Porque la mayoría pasa por la vida sin pena ni gloria. Aunque hay muchos héroes y santos anónimos, gracias a Dios, a esa mayoría nadie la recordará, porque no deja huella. Millones de millones mueren a diario en el mundo y, salvo su entorno íntimo, no los recordarán y, pasadas una o un par de generaciones, nadie sabrá que existieron. Todos caerán en la fosa del olvido. Es triste, pero es peor que te recuerden por tus maldades. Sin embargo, es la única manera de que los mediocres pasen a las historia, cuando se convierten en antihéroes contradiciendo a los héroes y los santos, a los hombres útiles y de bien: un Caifás, un Herodes o un Pilato ante Cristo; un Boves ante Bolívar; tal un Pedro Carujo, que habiendo recibido una esmerada educación y teniendo una buena hoja de servicios, cayó en el exabrupto de decirle a Dr. José María Vargas: ¡El mundo es de los valientes!. A lo que el eminente doctor respondió: No, el mundo es de los hombres justos. Aunque en contradictorias versiones, sí se pronunció o no, aquel grito de “¡muera la inteligencia!”, de Millán Astray contra el Rector de la Universidad de Salamanca, en 1936, Miguel de Unamuno, resuena todavía; como el coronel Antonio Tejero irrumpiendo pistola en mano en el hemiciclo del Congreso de Diputados de España, en 1981; como un personero cualquiera del gobierno actual de Venezuela ante nuestra gran líder política del momento.. Pura mediocridad pasando a la historia por sus intemperancias.

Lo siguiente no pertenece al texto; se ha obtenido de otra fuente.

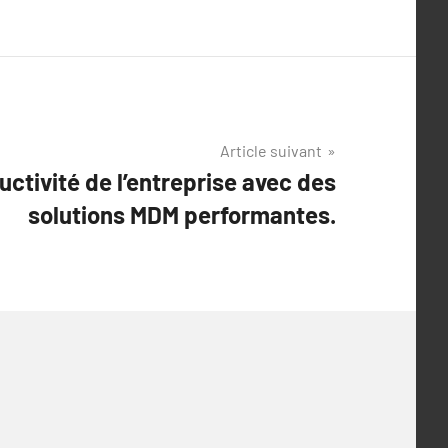
Article suivant
uctivité de l’entreprise avec des
solutions MDM performantes.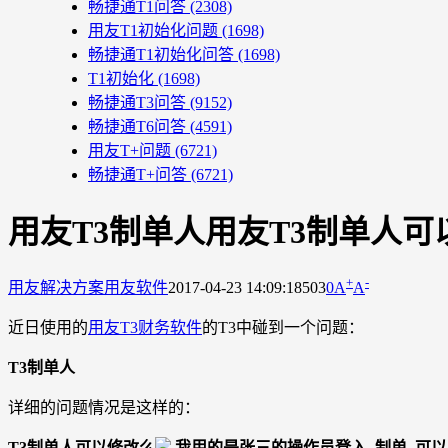
畅捷通T1问答
(2308)
用友T1初始化问题
(1698)
畅捷通T1初始化问答
(1698)
T1初始化
(1698)
畅捷通T3问答
(9152)
畅捷通T6问答
(4591)
用友T+问题
(6721)
畅捷通T+问答
(6721)
用友T3制单人用友T3制单人可
+
-
用友解决方案
用友软件
2017-04-23 14:09:18
503
0
A
A
近日使用的
用友T3财务软件
的T3中碰到一个问题：
T3制单人
详细的问题情况是这样的：
T3制单人可以修改么
,我用的是张三的操作员登入, 制单, 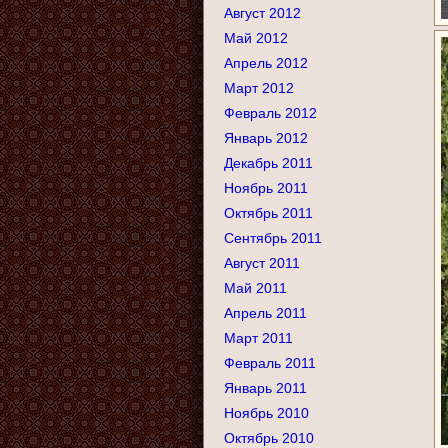
Август 2012
Май 2012
Апрель 2012
Март 2012
Февраль 2012
Январь 2012
Декабрь 2011
Ноябрь 2011
Октябрь 2011
Сентябрь 2011
Август 2011
Май 2011
Апрель 2011
Март 2011
Февраль 2011
Январь 2011
Ноябрь 2010
Октябрь 2010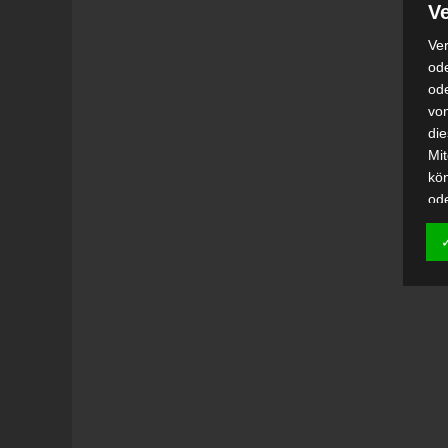
Ve
Ver
ode
od
vo
di
Mi
kö
od
h)
Auf
Ei
Ver
i
Emp
od
una
Be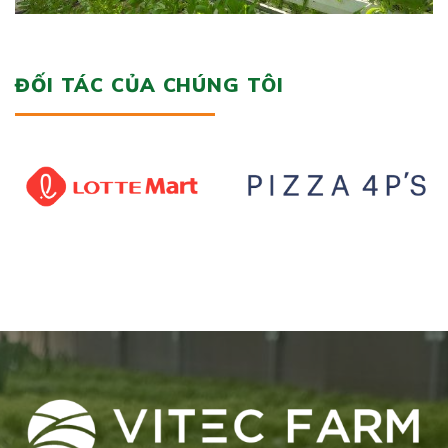
ĐỐI TÁC CỦA CHÚNG TÔI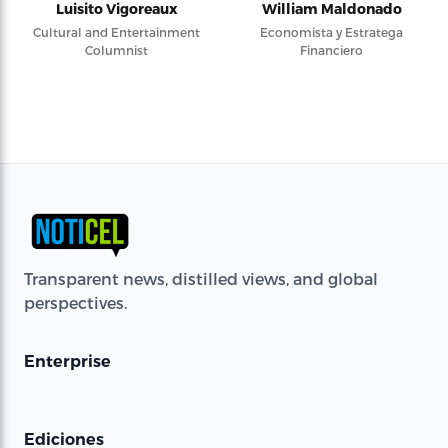
Luisito Vigoreaux
William Maldonado
Cultural and Entertainment
Economista y Estratega
Columnist
Financiero
Transparent news, distilled views, and global
perspectives.
Enterprise
Ediciones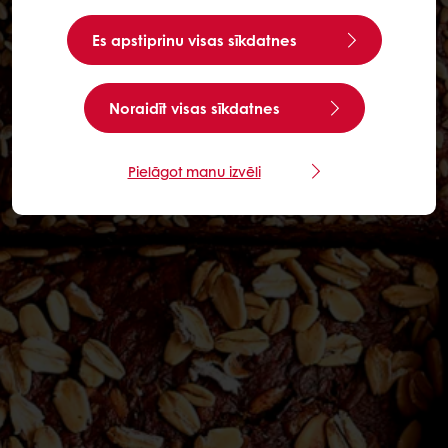
Es apstiprinu visas sīkdatnes
Noraidīt visas sīkdatnes
Pielāgot manu izvēli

No me resisto a parafrasear la ridícula rima de una cuña de propaganda oficial:
A juro, Venezuela
voy por tu futuro…,
sin los hijos del cianuro
más, por si acaso,
con la piedra del zamuro.
Así no. Así mejor vivir y morir inadvertido, sin memoria para el mundo, pero con nuestro nombre escrito en el libro del cielo, porque hemos sido justos, leales, sin sobresalir en nada, pero dignos hijos de Dios, respetuosos de sus leyes y su justicia y, sobre todo, anegados en su amor. Nadie más grande que quien se siente pequeño y débil ante su Creador, quien cumple a cabalidad la misión encomendada, sea magna y brillante o pequeña e inadvertida. Grande es quien se deja invadir totalmente por el amor de Dios y se endiosa con él. Su huella será invisible sobre la tierra, pero útil y fecunda como los cimientos enterrados de las grandes construcciones.
Entre los venezolanos de hoy habrá quienes dejen una triste huella en la historia, de incompetencia, maldad, mediocridad, ferocidad diabólica, traidores a la patria y a su condición humana. Pero habrá otros de huella esplendorosa, imborrable, luz para varias generaciones, por su lucha empecinada, constante, valiente y heroica por la libertad, la justicia y la paz. A la cabeza de esta odisea…, no necesitamos nombrarla, todo el mundo sabe quien es. ¡Dios bendiga su huella!